Earlier this summer, the family of a murder victim asked Leflore County Sheriff Ricky Banks to speak up against parole for one of the two men convicted in the death.
“I did make that call. I don’t know whether it helped or not,” Banks said. “I have tried to block it every time it comes up.”
That’s been happening on and off over the years since the 1990s, and Dr. Brett Person, formerly of Greenwood and now of Destin, Florida, said he was notified recently that a parole hearing for Johnny Hemphill, an inmate at the state penitentiary at Parchman, would be held during the first part of July.
Forty years have passed since Hemphill, then 23, and Ned Moore Jr., then 24, pleaded guilty to capital murder and armed robbery in the death of Person’s 27-year-old brother, Jon, on Feb. 4, 1982.
Moore is housed at the South Mississippi Correctional Center in Leakesville. Hemphill and Moore are now in their mid-60s.
Dr. Person said family members wanted the death penalty for both men but were told at the time of their conviction that the men would never be allowed to leave prison. An article published in the Commonwealth in March 1982, however, reported then-District Attorney Frank Carlton said they would be eligible for parole within 13 years.
Parole hearings for each have been held for the past three decades, although both men have remained incarcerated. Each time a hearing has been scheduled, the family has asked public officials, including lawmakers, to contact the Mississippi Parole Board with objections to the inmates’ release, such as letters of non-support, and the most recent notification has resulted in another round of these requests.
The board is chaired by Jeffery Belk of Vancleave, a construction company business manager. Belk was appointed chairman in January.
Jon Person’s death on Feb. 4, 1982, at his home in Greenwood was brutal, according to documents filed in the Leflore County Circuit Clerk’s Office.
Person managed the now-nonexistent Sunflower Food Store, then a landmark on the corner of Grand Boulevard and West Claiborne Avenue, and he lived only steps away in a townhouse on Gwin Street.

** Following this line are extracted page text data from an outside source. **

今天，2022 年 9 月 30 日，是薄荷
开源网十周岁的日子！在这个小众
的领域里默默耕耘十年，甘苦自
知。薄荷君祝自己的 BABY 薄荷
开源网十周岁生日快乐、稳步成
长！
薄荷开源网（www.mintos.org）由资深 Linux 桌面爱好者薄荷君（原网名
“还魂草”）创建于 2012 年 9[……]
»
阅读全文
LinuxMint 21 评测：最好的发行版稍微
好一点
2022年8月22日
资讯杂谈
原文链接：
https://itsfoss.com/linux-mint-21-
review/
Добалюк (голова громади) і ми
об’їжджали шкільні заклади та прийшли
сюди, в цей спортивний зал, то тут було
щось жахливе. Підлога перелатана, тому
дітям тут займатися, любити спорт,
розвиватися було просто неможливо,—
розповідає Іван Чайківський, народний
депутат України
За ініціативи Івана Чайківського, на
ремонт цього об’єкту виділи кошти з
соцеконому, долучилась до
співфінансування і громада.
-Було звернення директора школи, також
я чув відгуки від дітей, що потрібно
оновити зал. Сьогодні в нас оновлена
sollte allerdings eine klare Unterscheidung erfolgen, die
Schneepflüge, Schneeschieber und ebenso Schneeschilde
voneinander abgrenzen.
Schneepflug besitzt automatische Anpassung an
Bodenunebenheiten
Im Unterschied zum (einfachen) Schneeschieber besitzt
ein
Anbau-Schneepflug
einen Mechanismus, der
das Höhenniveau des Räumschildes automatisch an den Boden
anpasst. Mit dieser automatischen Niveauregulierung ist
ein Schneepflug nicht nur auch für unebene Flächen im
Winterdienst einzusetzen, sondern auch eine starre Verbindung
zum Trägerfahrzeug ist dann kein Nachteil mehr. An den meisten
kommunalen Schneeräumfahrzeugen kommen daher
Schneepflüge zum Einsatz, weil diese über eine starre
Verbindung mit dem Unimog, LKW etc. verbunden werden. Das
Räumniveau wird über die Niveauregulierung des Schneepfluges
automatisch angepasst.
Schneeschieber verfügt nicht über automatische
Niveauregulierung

After the store closed that evening, Hemphill and Moore came to his home and were admitted, according to court records. When Person did not report to work the following morning and could not be reached by telephone, his brother, Dr. Person, arrived, forced his way through a locked door and discovered his brother’s body in a bedroom. Jon Person had been beaten repeatedly on the his head with a hammer, and his throat had been sliced with a razor-type knife or box cutter. His car had been stolen.
The car, hammer and razor were recovered along with several pieces of silver, mail addressed to Jon Person, a hair brush and a case for eyeglasses. Police reported collecting more than 20 identifying fingerprints.
Dr. Person said he understands that the killers wanted his brother to open a safe at the Sunflower grocery store so they could steal cash. The safe, however, had a timer that would prevent it from being opened from the time the store closed each evening until it reopened the next morning. Also, his brother routinely deposited the store’s cash at a bank at the end of each day.
A trial was never held. Hemphill and Moore were arrested on Feb. 6 and blamed each other in statements to investigators. Within weeks, they decided to plead guilty to charges of capital murder and armed robbery. They were sentenced March 16, 1982.
Dr. Person believes Hemp-hill and Moore opted for guilty pleas because they were told the police had done a thorough job collecting evidence to be presented at trial and “they are going to convict you and put you to death.”
The date of Hemphill’s parole hearing was not available, and Dr. Person said he does not know whether his family would be allowed to attend.
Over the years, he said, “the Parole Board has been very cooperative,” he said, but Dr. Person worries that a day might come when one or both inmates are paroled. This, he said, would not be good for his hometown. “The problem for Greenwood is where they are coming back to if they get paroled,” he said.
“It’s not like they have gone and been choir boys in prison,” Dr. Person said. “They are not going to go away, and they are not going to work for a living. ... If they get out, they are going back to Greenwood and commit crimes until they die.”